What is important is that certain appeal judges in this Special Court were dismissed via certain pretexts, perhaps because they “dared” to say that, for instance, “mere membership of the Board of Administrators of… does not imply membership of an armed group”, that “pointing-out is not a legal-penal entity” and that “affording legal or healthcare assistance to deportees in other countries, criticising the Spanish legal system, promoting international support for the right to self-determination, and even broadcasting the so-called Democratic Alternative for the Basque Country inside and outside Spain are kinds of behaviour that, in themselves, lack any criminal significance, regardless of whether they are carried out by an individual or jointly by several people associated to such an end”.

What is important is that, currently, in the Basque Country, minimum democratic liberties and fundamental rights are suspended. The limits to freedom of speech and opinion, freedom of association, the existence of political freedom for Basque “dissidents” are truly uncertain and depend on a judge’s decision and the political situation of the time. In such a situation, before the decision by the Tribunal and perhaps for ever, Basques bravely continue to carry out activities which are similar to those carried out by the banned organisations. Those who continue to defend political prisoners, organise public demonstrations, criticise the Spanish legal system, inform people in other countries about the situation, etc. could be charged with terrorist activities at any time.

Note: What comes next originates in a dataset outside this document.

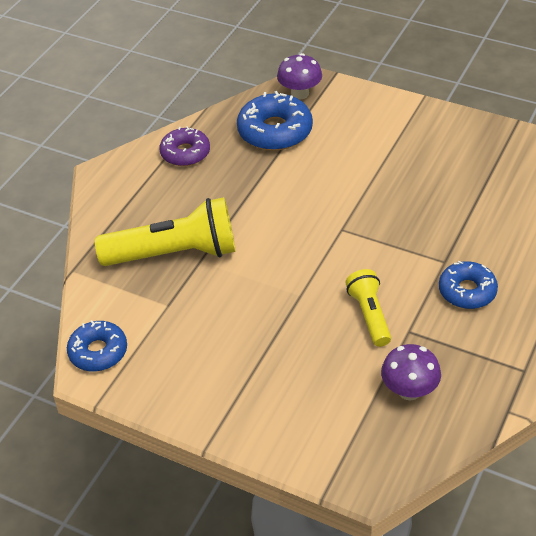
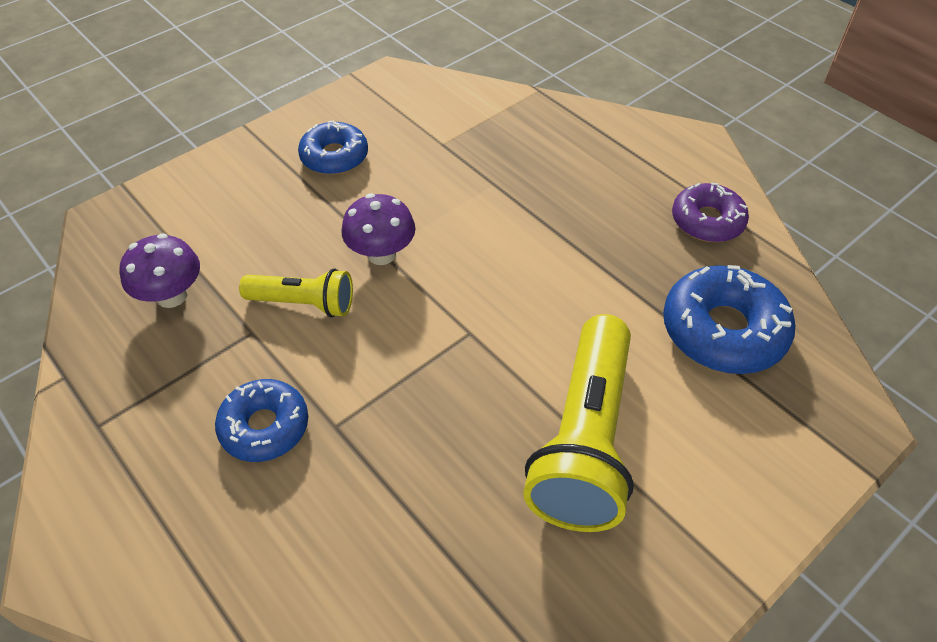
camera: 110 degrees right, 5 degrees up
blue donut [67,320,127,371] -> blue donut moved to [298,120,368,175]
yellow flashlight [95,197,236,266] -> yellow flashlight moved to [523,314,634,532]
purple mushroom [277,53,322,99] -> purple mushroom moved to [341,193,415,265]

The fact that the very same organisations that were banned in Spain continue to work legally in the Basque provinces under French administration –with no action against them by the French authorities- should be food for thought.

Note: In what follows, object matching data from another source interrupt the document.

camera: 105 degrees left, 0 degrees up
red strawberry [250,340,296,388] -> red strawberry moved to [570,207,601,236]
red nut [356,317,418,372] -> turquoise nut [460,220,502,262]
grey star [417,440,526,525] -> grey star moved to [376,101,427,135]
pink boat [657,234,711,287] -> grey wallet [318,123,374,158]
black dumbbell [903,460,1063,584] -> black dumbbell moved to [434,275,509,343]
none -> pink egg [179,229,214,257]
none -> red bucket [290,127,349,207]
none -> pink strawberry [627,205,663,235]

What is important is that the Spanish Government has denied the UN Special Rapporteur on Freedom of Speech permission to carry out an official visit to investigate events in the Basque Country.

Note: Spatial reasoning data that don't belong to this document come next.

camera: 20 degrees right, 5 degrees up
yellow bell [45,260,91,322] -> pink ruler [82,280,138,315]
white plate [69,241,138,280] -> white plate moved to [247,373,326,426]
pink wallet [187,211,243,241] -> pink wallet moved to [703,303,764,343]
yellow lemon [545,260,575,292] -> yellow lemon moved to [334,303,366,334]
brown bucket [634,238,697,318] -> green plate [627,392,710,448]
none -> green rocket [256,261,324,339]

What is important is that all of this is happening amidst the silence of the mass media, which behave, once again, as accomplices.

Regardless of our cultural and political differences, regardless of what our opinion of the Basque issue may be, I believe this kind of repression in the heart of “civilised” Europe cannot and must not go unnoticed. In view of the serious situation –and with no wish to pass my own sentence, which is a prerogative of the judges- it is necessary to at least demand respect for the rules of a fair trial, among other reasons because it is the only instrument that can bring us closer to the truth. We must realise –soon! - that the Trial of Case 18/98 is not an issue that only affects Basques.

Case 18/98, dangerously attempting to confuse the concept of activism and the concept of terrorism, of ideological activism and of armed activism, is a serious threat not just for the Basque left-wing independence movement, but for everyone.

It is the duty of each of us and in the interest of all of us to raise the alarm, before words like freedom, justice and legality take on a revolutionary significance and a criminal relevance.

The trial of case 18/98 is also a dangerous example of how our governments, if they want to, can use the instruments of penal law to repress any form of political dissidence with full impunity and how they can reduce or extend the content of citizens’ fundamental rights and democratic liberties, according to their needs.

It is the duty of each of us, in the interest of all of us to rebel before the hypocrisy of human rights that only seem to be useful to justify the assault on oilfields or to denounce non-aligned governments –what would happen if a trial like this were to take place in Teheran or Havana instead of Madrid?

It is the duty of each of us, in the interest of all of us not to accept living in a world where external conflicts are solved with bombs and internal conflicts are solved with repression.

Finally, even if in the light of what I have explained here it may seem rather dangerous and criminal… I would like to express my deep, personal elkartasuna [solidarity] to all the defendants in the trial and to all those who continue to work and struggle, despite the threat.